What to do: Give back all of the data unchanged. Keep every word as it is.

Input data:
+ + + +
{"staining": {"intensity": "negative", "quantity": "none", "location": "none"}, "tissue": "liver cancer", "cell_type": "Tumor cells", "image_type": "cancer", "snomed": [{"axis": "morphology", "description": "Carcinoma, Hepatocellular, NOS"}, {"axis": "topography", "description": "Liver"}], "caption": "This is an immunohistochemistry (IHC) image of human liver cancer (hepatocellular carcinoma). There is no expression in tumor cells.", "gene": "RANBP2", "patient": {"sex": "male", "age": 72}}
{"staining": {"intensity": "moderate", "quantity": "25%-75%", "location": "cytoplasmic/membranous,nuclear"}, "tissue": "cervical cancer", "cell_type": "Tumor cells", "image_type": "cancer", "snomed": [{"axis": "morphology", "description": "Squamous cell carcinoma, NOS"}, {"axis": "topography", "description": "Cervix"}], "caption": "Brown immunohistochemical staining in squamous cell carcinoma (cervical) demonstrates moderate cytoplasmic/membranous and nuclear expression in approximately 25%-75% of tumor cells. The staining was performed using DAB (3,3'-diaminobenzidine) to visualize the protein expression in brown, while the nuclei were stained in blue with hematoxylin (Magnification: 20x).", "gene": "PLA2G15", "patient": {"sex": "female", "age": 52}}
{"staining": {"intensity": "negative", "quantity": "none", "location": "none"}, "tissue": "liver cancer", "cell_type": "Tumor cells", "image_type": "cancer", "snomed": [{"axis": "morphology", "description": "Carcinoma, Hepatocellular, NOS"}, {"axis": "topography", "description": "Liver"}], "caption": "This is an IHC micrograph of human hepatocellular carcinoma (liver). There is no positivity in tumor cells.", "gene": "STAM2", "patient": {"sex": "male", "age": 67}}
+ + + +
Task solution:
{"staining": {"intensity": "negative", "quantity": "none", "location": "none"}, "tissue": "liver cancer", "cell_type": "Tumor cells", "image_type": "cancer", "snomed": [{"axis": "morphology", "description": "Carcinoma, Hepatocellular, NOS"}, {"axis": "topography", "description": "Liver"}], "caption": "This is an immunohistochemistry (IHC) image of human liver cancer (hepatocellular carcinoma). There is no expression in tumor cells.", "gene": "RANBP2", "patient": {"sex": "male", "age": 72}}
{"staining": {"intensity": "moderate", "quantity": "25%-75%", "location": "cytoplasmic/membranous,nuclear"}, "tissue": "cervical cancer", "cell_type": "Tumor cells", "image_type": "cancer", "snomed": [{"axis": "morphology", "description": "Squamous cell carcinoma, NOS"}, {"axis": "topography", "description": "Cervix"}], "caption": "Brown immunohistochemical staining in squamous cell carcinoma (cervical) demonstrates moderate cytoplasmic/membranous and nuclear expression in approximately 25%-75% of tumor cells. The staining was performed using DAB (3,3'-diaminobenzidine) to visualize the protein expression in brown, while the nuclei were stained in blue with hematoxylin (Magnification: 20x).", "gene": "PLA2G15", "patient": {"sex": "female", "age": 52}}
{"staining": {"intensity": "negative", "quantity": "none", "location": "none"}, "tissue": "liver cancer", "cell_type": "Tumor cells", "image_type": "cancer", "snomed": [{"axis": "morphology", "description": "Carcinoma, Hepatocellular, NOS"}, {"axis": "topography", "description": "Liver"}], "caption": "This is an IHC micrograph of human hepatocellular carcinoma (liver). There is no positivity in tumor cells.", "gene": "STAM2", "patient": {"sex": "male", "age": 67}}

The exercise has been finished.